ASSIGNMENT:
In the material below, find each line with the word "String" and list it.

DATA TO PROCESS:
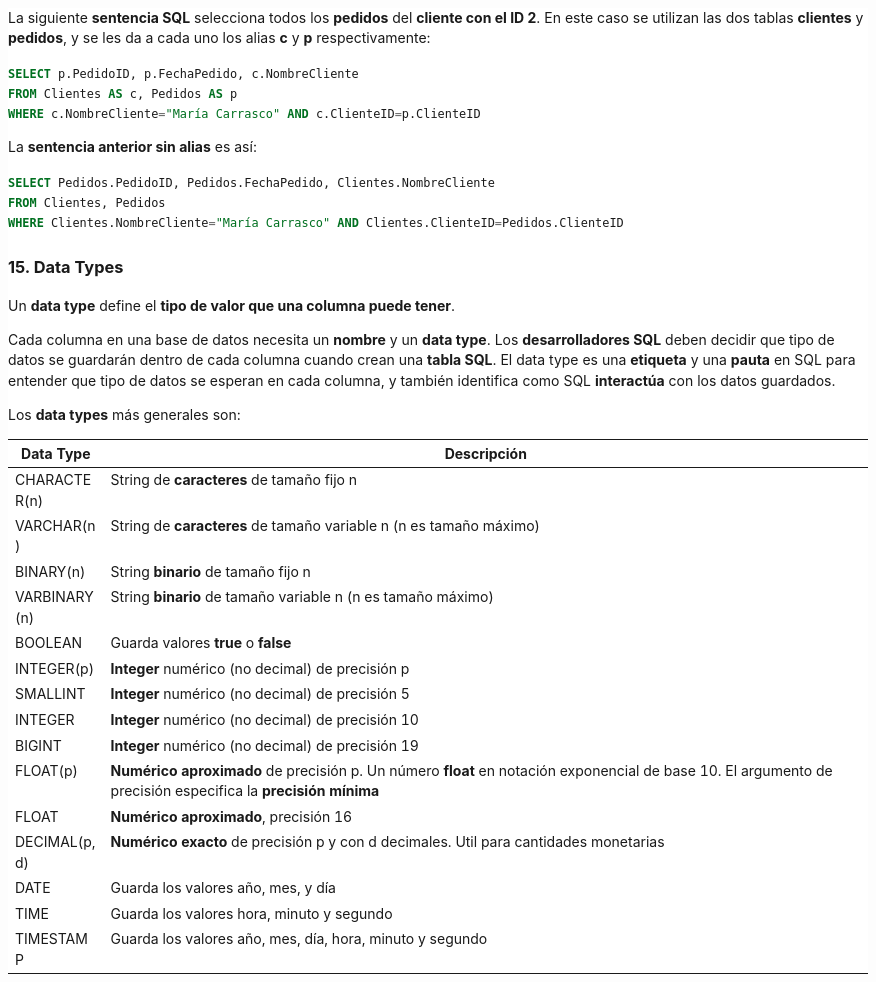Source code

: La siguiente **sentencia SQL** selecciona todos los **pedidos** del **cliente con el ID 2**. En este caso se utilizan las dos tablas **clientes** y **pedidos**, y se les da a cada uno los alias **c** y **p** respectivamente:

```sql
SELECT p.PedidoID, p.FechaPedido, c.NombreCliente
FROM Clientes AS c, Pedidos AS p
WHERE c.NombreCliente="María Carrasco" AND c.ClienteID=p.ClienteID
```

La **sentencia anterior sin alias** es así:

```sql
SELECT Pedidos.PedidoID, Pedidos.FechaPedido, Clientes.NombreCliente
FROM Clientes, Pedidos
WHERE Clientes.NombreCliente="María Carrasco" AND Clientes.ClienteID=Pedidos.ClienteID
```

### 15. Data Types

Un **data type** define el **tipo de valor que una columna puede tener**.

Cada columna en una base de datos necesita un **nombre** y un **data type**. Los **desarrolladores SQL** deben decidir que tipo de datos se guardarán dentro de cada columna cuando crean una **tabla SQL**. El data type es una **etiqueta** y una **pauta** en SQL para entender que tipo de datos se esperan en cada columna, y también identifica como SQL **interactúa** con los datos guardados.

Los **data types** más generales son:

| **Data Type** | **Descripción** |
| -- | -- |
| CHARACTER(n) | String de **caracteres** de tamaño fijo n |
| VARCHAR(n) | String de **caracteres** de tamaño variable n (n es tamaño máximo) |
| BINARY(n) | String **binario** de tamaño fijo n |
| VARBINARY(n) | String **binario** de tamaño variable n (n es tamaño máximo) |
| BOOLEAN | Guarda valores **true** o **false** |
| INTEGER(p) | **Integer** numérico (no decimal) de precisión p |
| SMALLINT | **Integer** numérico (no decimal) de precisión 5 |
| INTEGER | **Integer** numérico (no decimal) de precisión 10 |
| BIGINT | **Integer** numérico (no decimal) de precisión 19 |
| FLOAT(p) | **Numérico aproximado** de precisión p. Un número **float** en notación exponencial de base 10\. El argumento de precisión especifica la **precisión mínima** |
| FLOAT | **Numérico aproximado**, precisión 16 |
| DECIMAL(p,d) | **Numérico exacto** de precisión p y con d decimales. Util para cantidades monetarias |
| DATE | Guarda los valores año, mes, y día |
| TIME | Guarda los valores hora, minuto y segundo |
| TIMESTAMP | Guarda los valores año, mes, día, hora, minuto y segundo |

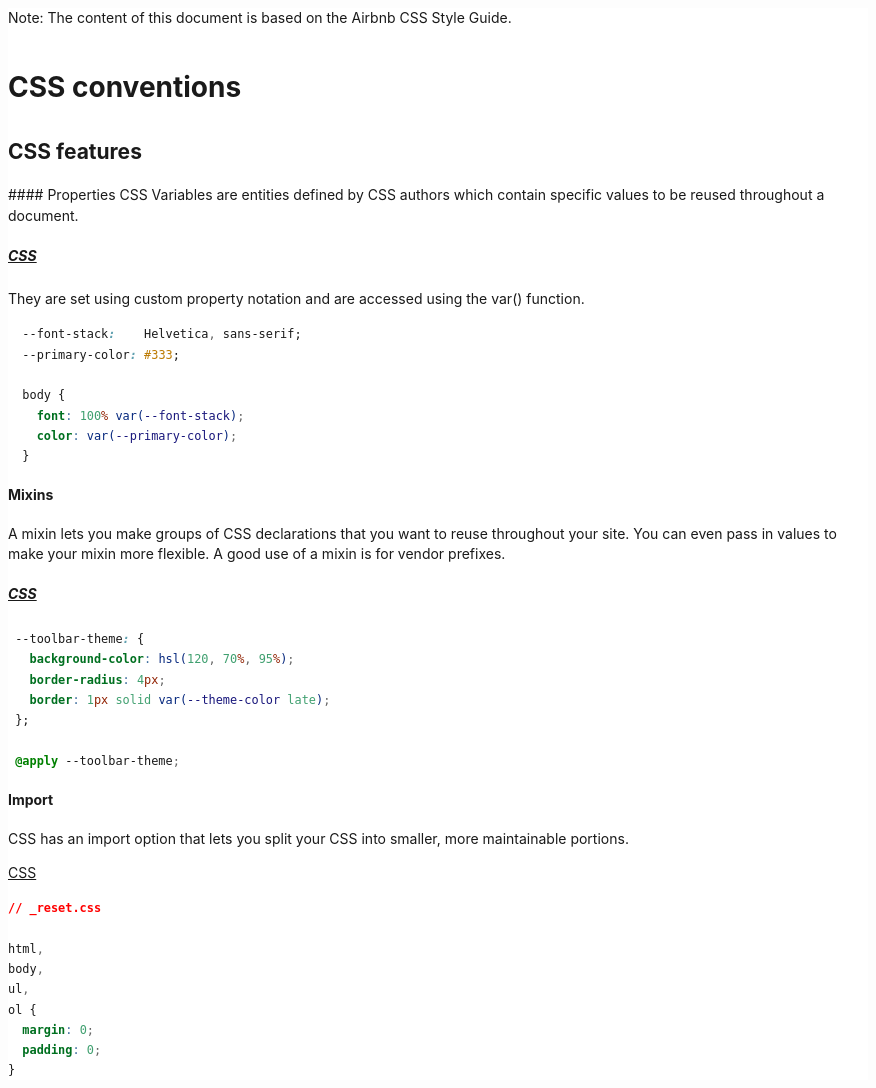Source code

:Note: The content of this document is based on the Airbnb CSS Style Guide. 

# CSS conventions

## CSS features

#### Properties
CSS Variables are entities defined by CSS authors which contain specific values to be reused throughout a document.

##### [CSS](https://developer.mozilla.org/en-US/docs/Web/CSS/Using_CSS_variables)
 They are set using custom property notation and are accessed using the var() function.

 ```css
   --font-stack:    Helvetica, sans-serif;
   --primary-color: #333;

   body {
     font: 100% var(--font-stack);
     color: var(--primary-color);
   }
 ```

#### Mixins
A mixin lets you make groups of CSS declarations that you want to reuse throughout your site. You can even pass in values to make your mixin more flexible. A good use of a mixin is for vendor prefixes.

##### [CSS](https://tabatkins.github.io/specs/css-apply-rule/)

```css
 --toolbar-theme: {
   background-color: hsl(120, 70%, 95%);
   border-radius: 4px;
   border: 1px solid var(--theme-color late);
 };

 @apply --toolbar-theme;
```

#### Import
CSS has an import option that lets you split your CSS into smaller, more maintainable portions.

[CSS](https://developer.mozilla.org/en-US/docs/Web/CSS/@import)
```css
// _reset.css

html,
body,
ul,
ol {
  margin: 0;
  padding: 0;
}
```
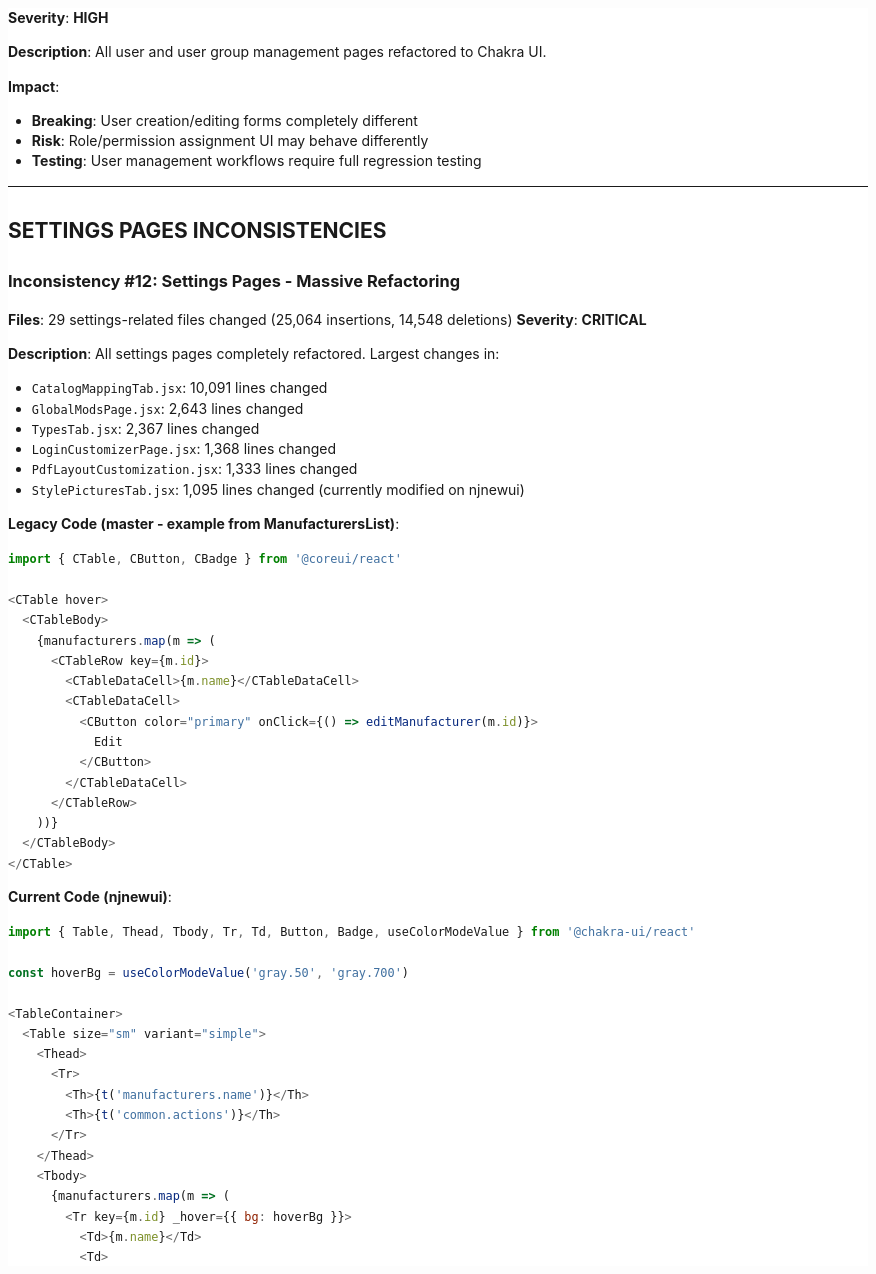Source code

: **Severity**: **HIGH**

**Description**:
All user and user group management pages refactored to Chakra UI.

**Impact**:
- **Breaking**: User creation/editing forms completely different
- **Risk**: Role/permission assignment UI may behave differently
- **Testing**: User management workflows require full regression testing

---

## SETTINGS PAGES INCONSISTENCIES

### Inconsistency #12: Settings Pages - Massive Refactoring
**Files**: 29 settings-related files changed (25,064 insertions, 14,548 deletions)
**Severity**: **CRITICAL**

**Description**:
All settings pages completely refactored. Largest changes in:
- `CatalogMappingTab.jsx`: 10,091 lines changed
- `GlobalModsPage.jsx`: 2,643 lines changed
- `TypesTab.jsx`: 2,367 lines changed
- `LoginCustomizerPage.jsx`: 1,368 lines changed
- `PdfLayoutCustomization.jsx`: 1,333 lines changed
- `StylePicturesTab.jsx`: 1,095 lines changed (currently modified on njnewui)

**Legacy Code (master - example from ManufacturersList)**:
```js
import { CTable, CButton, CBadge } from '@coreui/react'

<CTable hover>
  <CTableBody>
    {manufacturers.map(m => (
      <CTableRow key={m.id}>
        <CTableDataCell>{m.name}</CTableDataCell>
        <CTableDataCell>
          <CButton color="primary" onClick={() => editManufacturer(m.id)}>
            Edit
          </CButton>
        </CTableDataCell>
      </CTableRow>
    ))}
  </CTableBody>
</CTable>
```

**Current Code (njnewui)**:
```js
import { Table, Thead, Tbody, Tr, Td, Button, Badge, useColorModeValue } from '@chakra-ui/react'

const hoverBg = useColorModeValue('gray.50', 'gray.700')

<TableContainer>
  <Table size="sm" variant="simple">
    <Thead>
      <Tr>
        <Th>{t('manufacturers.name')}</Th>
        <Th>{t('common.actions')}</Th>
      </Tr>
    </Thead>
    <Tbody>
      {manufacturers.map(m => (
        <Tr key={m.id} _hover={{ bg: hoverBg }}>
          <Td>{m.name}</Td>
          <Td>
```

RESULT OF THE TASK:
| CHARACTER(n) | String de **caracteres** de tamaño fijo n |
| VARCHAR(n) | String de **caracteres** de tamaño variable n (n es tamaño máximo) |
| BINARY(n) | String **binario** de tamaño fijo n |
| VARBINARY(n) | String **binario** de tamaño variable n (n es tamaño máximo) |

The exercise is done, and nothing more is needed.